The technology is fast and furious and it’s difficult to navigate. It’s not just how you get info out there, but more around how you can control it. With the integration of social networking sites like Linked In, Facebook, Yelp, Myspace, the point is clear- the internet is changing and it’s more interactive then ever before. It’s the internet on steroids.
Web content providers offer all kinds of freebies and discount promotions to get you started, but you normally find after you get started that there are all kinds of of other bells and whistles that you’ll need. Let’s try to set the record straight.
First Things First
You need a plan. You need to sit down and define the objectives of the site.
Here are a few questions to consider:
- How do you hope they find you?
- Are you sending your constituents to your site, or are you competing in the “search craze” hoping search engines like google will get you there?
- How long do you want them to stay on your site?
- Do you want their opinion on anything?
- Where do you plan to get your information from? Self created or from somewhere else?
- Do you want visitors to register so you can contact them later?
- Is your content going to change?
- Are you trying to automate certain processes online? e.g. sell something, take an order, confirm a shipment.
- Does the information need to go to a mobile device?
There’s lots of additional questions. The point is here’s where you start thinking: “who, what, when, where, why, how? Think it thru. Take a look on the web and start looking for things you like or appreciate.
What’s Web 2.0?
Web 2.0 is nothing more than the same internet powered with the ability to interact with the user. But be careful what you wish for. You’ve heard about places like Facebook, Myspace, blogsites and such. These are sites built to draw the user in and share, collaborate, communicate. If that’s not your intention, then maybe the complexities of web 2.0 are not for you. I personally love the idea. But there needs to be controls so you don’t get runnaway commentary, posted pornography (unless you want that sort of thing), or negative commentary. It’s a bit of an unfiltered world, and it can become time consuming to control. So be careful.

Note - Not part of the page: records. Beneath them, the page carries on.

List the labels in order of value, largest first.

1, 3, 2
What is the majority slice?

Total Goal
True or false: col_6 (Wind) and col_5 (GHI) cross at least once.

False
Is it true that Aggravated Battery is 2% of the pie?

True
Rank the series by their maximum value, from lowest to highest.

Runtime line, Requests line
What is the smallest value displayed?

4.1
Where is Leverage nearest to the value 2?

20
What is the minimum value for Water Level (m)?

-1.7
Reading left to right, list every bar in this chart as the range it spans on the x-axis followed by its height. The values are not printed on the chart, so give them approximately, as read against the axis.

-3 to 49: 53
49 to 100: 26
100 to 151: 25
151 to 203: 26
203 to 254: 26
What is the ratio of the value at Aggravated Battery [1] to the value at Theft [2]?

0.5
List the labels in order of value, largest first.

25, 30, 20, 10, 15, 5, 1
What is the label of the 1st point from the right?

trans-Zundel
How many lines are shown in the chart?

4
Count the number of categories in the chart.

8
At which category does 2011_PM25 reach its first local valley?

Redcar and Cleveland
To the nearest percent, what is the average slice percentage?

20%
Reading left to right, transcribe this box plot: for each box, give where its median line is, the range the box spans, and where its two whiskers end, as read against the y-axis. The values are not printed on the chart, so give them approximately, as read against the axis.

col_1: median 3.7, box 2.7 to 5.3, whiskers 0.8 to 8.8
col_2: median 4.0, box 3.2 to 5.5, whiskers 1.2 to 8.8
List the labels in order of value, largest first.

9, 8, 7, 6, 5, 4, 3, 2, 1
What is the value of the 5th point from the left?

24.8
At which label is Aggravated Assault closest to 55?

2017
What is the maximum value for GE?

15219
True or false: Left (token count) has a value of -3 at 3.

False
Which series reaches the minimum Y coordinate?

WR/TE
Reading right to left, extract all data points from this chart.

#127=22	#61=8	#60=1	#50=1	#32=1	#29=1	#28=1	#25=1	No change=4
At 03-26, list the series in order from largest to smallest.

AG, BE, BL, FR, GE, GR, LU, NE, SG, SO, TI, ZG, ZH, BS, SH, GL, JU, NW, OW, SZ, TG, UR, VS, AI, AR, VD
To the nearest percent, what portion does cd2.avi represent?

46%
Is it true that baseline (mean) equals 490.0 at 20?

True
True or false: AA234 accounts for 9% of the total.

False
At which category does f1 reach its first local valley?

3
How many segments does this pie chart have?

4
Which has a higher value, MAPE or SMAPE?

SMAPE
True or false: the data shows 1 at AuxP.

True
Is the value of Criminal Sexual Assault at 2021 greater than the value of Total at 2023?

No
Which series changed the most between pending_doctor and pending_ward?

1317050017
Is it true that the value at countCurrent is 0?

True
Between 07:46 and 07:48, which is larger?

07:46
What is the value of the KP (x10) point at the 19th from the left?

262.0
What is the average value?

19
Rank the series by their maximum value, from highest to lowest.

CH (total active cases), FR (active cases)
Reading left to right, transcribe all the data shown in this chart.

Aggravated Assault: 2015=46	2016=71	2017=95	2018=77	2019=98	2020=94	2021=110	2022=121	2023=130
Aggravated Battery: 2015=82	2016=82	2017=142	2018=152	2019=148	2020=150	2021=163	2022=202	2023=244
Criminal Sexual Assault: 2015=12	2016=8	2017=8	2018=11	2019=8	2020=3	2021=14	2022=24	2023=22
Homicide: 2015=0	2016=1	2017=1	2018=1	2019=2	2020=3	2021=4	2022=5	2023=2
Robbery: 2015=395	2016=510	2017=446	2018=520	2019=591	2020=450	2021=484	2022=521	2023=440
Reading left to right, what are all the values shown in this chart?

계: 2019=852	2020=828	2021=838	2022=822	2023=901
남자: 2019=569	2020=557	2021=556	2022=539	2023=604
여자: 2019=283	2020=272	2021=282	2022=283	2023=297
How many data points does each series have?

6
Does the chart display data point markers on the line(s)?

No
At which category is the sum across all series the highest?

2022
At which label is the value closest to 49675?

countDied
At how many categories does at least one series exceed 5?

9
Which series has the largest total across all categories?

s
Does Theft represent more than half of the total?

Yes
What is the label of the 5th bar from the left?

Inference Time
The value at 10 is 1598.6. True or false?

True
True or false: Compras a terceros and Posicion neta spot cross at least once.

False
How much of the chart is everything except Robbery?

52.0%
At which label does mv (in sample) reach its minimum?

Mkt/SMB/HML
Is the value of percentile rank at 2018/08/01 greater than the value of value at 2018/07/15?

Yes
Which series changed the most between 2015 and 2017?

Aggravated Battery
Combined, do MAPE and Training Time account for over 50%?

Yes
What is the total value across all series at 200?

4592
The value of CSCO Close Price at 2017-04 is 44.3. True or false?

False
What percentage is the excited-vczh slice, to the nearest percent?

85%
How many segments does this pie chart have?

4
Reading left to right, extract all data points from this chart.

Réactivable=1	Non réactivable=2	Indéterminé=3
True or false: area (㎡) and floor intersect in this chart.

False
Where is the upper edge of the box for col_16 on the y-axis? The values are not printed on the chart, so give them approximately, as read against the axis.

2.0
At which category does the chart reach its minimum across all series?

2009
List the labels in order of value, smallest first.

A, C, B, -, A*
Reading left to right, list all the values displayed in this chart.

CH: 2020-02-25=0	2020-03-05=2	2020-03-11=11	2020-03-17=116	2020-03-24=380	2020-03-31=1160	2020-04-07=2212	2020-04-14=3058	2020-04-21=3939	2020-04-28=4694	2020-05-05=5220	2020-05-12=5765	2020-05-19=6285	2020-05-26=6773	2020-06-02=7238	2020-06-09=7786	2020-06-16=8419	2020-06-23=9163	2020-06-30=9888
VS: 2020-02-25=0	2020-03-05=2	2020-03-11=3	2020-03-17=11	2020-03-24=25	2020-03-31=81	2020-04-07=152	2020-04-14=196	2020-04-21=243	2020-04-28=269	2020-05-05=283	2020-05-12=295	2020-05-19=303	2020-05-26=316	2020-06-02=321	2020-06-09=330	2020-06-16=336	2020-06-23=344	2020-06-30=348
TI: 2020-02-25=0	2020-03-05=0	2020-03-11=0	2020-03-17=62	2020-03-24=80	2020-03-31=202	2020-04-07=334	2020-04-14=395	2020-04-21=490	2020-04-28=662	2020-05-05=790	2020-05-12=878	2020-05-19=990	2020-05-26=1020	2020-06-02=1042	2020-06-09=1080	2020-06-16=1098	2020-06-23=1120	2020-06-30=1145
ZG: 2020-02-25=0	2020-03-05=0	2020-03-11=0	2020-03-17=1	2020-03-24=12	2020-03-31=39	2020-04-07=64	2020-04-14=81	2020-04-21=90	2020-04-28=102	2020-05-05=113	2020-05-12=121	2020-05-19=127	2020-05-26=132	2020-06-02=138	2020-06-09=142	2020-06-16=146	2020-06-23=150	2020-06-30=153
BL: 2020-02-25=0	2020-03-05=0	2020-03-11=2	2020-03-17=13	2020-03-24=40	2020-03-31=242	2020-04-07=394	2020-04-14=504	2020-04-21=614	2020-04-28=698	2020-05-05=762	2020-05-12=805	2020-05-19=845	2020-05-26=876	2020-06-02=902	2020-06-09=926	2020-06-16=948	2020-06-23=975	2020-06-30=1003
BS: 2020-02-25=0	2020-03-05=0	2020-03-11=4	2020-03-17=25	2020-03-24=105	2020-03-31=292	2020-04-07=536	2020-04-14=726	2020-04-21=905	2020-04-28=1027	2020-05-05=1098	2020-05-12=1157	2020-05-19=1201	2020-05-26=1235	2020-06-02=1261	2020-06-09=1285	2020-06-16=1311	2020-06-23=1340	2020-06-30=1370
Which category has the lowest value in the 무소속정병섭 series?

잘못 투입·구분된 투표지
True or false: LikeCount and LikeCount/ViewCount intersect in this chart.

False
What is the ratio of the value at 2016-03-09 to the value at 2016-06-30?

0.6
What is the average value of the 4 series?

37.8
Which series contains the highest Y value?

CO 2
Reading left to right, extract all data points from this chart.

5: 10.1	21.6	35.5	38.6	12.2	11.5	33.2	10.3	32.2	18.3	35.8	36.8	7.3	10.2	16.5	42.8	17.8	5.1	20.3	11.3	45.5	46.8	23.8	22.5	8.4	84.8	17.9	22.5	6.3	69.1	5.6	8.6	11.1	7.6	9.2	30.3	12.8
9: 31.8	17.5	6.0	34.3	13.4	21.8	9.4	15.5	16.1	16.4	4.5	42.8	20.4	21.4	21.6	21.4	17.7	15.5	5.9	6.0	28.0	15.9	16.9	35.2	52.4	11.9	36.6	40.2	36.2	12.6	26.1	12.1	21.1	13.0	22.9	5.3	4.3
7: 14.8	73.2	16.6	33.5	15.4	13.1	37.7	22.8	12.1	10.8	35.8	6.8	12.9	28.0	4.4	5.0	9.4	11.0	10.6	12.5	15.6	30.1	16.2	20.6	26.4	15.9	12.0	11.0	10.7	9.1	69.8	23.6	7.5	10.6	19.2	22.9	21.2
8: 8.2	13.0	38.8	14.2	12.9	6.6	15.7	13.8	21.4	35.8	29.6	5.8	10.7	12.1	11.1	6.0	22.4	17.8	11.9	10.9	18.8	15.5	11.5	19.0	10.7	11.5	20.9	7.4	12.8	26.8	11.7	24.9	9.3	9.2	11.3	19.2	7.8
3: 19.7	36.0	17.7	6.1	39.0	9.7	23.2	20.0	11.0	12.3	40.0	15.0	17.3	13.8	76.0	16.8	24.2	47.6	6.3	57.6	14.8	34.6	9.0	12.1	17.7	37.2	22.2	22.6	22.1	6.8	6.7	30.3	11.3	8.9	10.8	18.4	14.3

There’s a term used frequently which you need to understand. Web sites today are not just information you create on your computer and upload to your site. An effective site today will make use of software applications and data that are somewhere else (in the virtual cloud). You may never see it- you may never look at it. But you will need to integrate it into the architecture of you site. Blogs are great examples of “software in the cloud.” You can simply go to a place like wordpress.com and in a few minutes get a free website ready to go with all kinds of supporting software (called widgets) that quickly plug into your blog. It’s confusing for the newbie, but in actuality, it’s opened up a whole new world of communication between those who want to communicate and those who want to learn. But again, it’ll only work if it fits the architecture of your design.
Tips and Suggestions for Creating a New Web Identity
I can’t come up with them all, but here are a few words of wisdom:
- Personal Websites – Blogs are a great web solution that cost almost nothing to get up and running.
- Small Clubs/Organizations: Blog sights like Blogger and WordPress are great options.
- Blogs are good for those with little money to invest.
- If you’re a business – start basic, but think about a long term strategy.
- It’s like building a house – you better have an architect to convert your vision to paper. Your plan is your drawings.
- All businesses no matter what need a marketing plan and money allocated to the cause (a % of revenue).
- A web presence blows away any yellow page ad! So if you think you don’t have marking money- go look there.
- Unless your an individual building a personal site, don’t dabble in web design.
- There’s a science and a business to get to the top of a search engine query. It’s called SEO (search engine optimization).
- Want a professional design – hire a professional. Seriously.
- The second someone mentions database – your costs are going up.
- Your website will crash – they break – so know who’s gonna fix it.
- Support contracts are needed becuase the internet changes. So don’t be left out when a forced upgrade somewhere kills your website.
- Tech Developers in the US will run $50-$150/hr, unless you have some contract. It’s right up there with plumbers, but not quite at lawyer levels. It is worth the effort.
- Those who design sites are Project Mgrs, Business Analysts, Web Designers. Don’t hire a web developer to design. They’ll just build what you tell ’em to build. There are the occasional builder who’s a GC and an Architect. Beware of the “bundle.”
- The minute you get fancy- the cost goes up.
- More bells don’t mean they’ll stay.
- Get visitors to stay. Video is a great “keeper”.
- If you get them to register for something – you’ll be able to contact them later.
- Change your content, or they won’t come back.
- Video is big – it keeps your visitors there longer.
- Get your visitors to do someting, or at least provide the ability to do something (poll/comment/vote/recommend).
What else have you learned or seen? I’m sure there’s more to consider.